### Text under study
# # # #
Or, it would be if Caddyshack were not also a freewheeling, occasionally frustrating mash up of tenuously related subplots, lovably eccentric minor characters (Doctor Beeper = Priceless) and sophomoric hijinks. It more or less works out, but only in the purely abstract way that things do for a guy like Ty Webb. It's easy to be smug and self assured when you're independently wealthy and there's nobody around to say you can't spend all day on the golf course sucking down highballs and chasing women. Or to put it another way, life is good when you're the offspring of Harold Ramis and you've got Bill Murray, Chevy Chase and Rodney Dangerfield - all masters of comic improvisation and all at the height of their abilities - in your corner.

Must be nice.

And it is, when it works, which is...most of the time. The majority of dialogue spoken on film by Murray, Chase and Dangerfield was improvised on the fly and while it is generally funny, it does show. And it's particularly noticeable on successive viewings, or if you happen to have a practiced eye. You see, in much the way Happy Days was originally about Richie Cunningham before Arthur Fonzarelli took over, Caddyshack was originally a different movie until three guys in particular proved to be ad-lib comedy gold. But where the Fonz is literally what caused Happy Days to jump the shark, I think the change in focus worked out for the best with Caddyshack. However the downside is that the movie has a choppy, uneven feel that often makes it seem more like a series of strung together sight gags and lazy puns than an actual film. It's a considerable trade off, albeit a worthwhile one, for the most part.
# # # #
### Requirement
Reproduce the part of the Caddyshack review from "Or, it would" up to and including "in your corner." word for word.

Source data:
# # # #
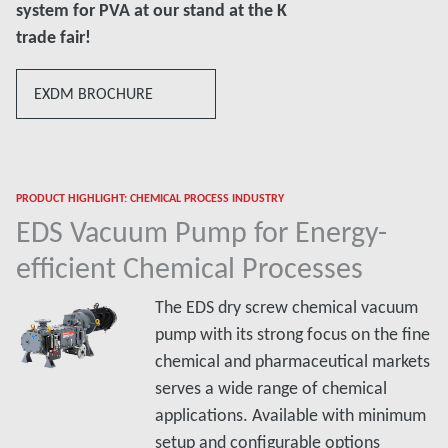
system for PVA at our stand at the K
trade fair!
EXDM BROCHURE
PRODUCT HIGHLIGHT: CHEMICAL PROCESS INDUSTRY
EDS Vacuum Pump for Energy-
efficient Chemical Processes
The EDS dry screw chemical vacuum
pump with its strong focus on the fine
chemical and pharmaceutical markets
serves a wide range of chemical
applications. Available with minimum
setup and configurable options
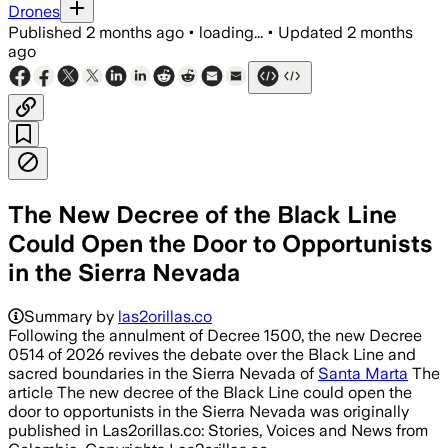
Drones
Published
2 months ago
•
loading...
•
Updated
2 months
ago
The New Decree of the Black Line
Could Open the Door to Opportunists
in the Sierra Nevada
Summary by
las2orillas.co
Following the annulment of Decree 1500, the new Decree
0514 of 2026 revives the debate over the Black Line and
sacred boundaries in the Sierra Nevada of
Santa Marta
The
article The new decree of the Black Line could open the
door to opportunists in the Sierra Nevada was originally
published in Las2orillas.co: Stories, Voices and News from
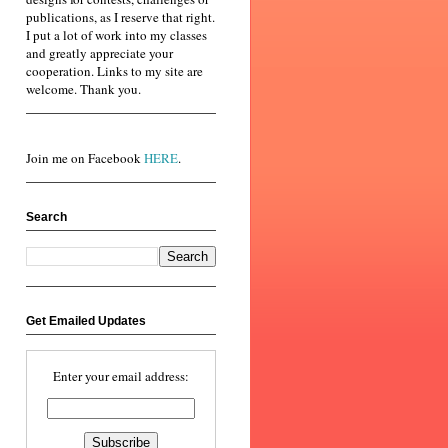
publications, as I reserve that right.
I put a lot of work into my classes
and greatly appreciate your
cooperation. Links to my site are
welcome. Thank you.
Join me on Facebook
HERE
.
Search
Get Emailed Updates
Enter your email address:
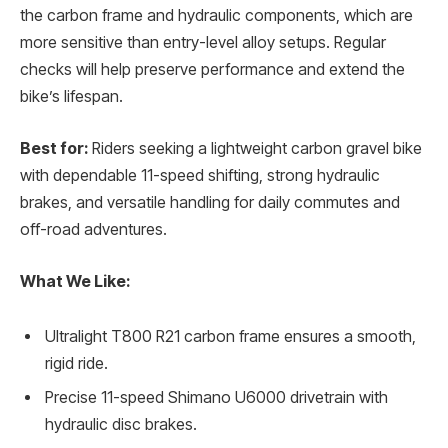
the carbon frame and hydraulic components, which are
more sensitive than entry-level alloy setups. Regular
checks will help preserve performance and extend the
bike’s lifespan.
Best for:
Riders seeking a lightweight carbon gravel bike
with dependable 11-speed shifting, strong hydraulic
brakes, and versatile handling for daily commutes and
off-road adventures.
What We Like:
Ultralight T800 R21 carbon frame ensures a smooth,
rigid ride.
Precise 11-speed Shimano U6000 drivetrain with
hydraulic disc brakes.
# # # #
### Result
Or, it would be if Caddyshack were not also a freewheeling, occasionally frustrating mash up of tenuously related subplots, lovably eccentric minor characters (Doctor Beeper = Priceless) and sophomoric hijinks. It more or less works out, but only in the purely abstract way that things do for a guy like Ty Webb. It's easy to be smug and self assured when you're independently wealthy and there's nobody around to say you can't spend all day on the golf course sucking down highballs and chasing women. Or to put it another way, life is good when you're the offspring of Harold Ramis and you've got Bill Murray, Chevy Chase and Rodney Dangerfield - all masters of comic improvisation and all at the height of their abilities - in your corner.